Global AUM has fallen over 20% since the August 2020 high

  • The downward trend in overall global flows continues to be dominated by US funds
  • Gold ETF flows have been largely correlated with gold prices and interest rates in recent months, but have yet to ‘catch up’ to gold strong April performance
  • Asian gold ETF holdings continue to grow assets despite other regions faltering.

Footnotes

  1. We regularly review the global gold-backed ETF universe and adjust the list of funds and holdings based on newly available data and information.

  2. Based on the LBMA Gold Price PM as of 30 April 2021.

  3. ‘Other’ region includes Australia, South Africa, Turkey, Saudi Arabia, and the United Arab Emirates.
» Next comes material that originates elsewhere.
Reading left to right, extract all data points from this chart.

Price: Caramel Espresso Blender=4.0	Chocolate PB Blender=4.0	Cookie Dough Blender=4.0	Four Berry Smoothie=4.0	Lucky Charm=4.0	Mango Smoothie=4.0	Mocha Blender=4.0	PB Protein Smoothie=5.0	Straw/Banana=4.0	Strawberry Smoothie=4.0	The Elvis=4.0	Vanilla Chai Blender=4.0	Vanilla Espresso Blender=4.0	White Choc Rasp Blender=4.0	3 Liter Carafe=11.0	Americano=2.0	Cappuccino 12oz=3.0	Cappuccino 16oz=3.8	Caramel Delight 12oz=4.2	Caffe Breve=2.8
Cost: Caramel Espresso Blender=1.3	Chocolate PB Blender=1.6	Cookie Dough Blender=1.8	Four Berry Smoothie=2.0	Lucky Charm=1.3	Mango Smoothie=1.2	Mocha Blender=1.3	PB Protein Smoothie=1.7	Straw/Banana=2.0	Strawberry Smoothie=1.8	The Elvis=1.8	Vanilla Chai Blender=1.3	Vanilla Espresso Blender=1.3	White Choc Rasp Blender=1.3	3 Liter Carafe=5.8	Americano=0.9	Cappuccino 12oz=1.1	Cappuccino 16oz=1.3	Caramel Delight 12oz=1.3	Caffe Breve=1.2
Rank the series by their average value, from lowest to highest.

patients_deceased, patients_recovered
  4. Low-cost US-based gold-backed ETFs are defined as exchange-traded open-ended funds listed in the US and Europe, backed by physical gold, with annual management fees and other expenses like fx costs of 20bps or less. At present, these include Aberdeen Physical Swiss Gold Shares, SPDR® Gold MiniShares, Graniteshares Gold Trust, Goldman Sachs Physical Gold ETF, CI Gold Bullion Fund, WisdomTree Core Physical Gold, and Xtrackers IE Physical Gold ETC.

  5. Based on the LBMA Gold Price PM as of 30 April 2021. 
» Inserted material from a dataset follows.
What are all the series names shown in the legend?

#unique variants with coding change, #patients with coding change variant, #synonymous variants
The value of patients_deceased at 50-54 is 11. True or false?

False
  6. Implied volatility based on the 3-month at-the-money call option in COMEX gold futures.

  7. As of 30 April 2021.

  8. Net longs represent Money Manager and Other Net long positioning in the COMEX futures market.

  9. We calculate gold-backed ETF flows both in ounces/tonnes of gold and in US dollars because these two metrics are relevant in understanding funds’ performance. The change in tonnes gives a direct measure of how holdings evolve, while the dollar value of flows is a finance-industry standard that gives a perspective on how much investment reaches the funds. There are some months where the reported flows measured in tonnes of gold and their dollar-value equivalent seem inconsistent across regions. Both figures are correct. The disparity is due to the interaction between the performance of the gold price intra-month, the direction and movement of the US dollar, and the timing of the flows. For example, hypothetically, if European funds were to experience outflows early in the month, when the price of gold was low, but gained assets later in the month when the price of gold increased, and/or if the euro/dollar currency rate moved meaningfully when there were flows, there might be a discrepancy between tonnage change and flows.

  10. We do not directly discuss the Xtrackers individual fund flows in the section given the direct movement between the parent company funds.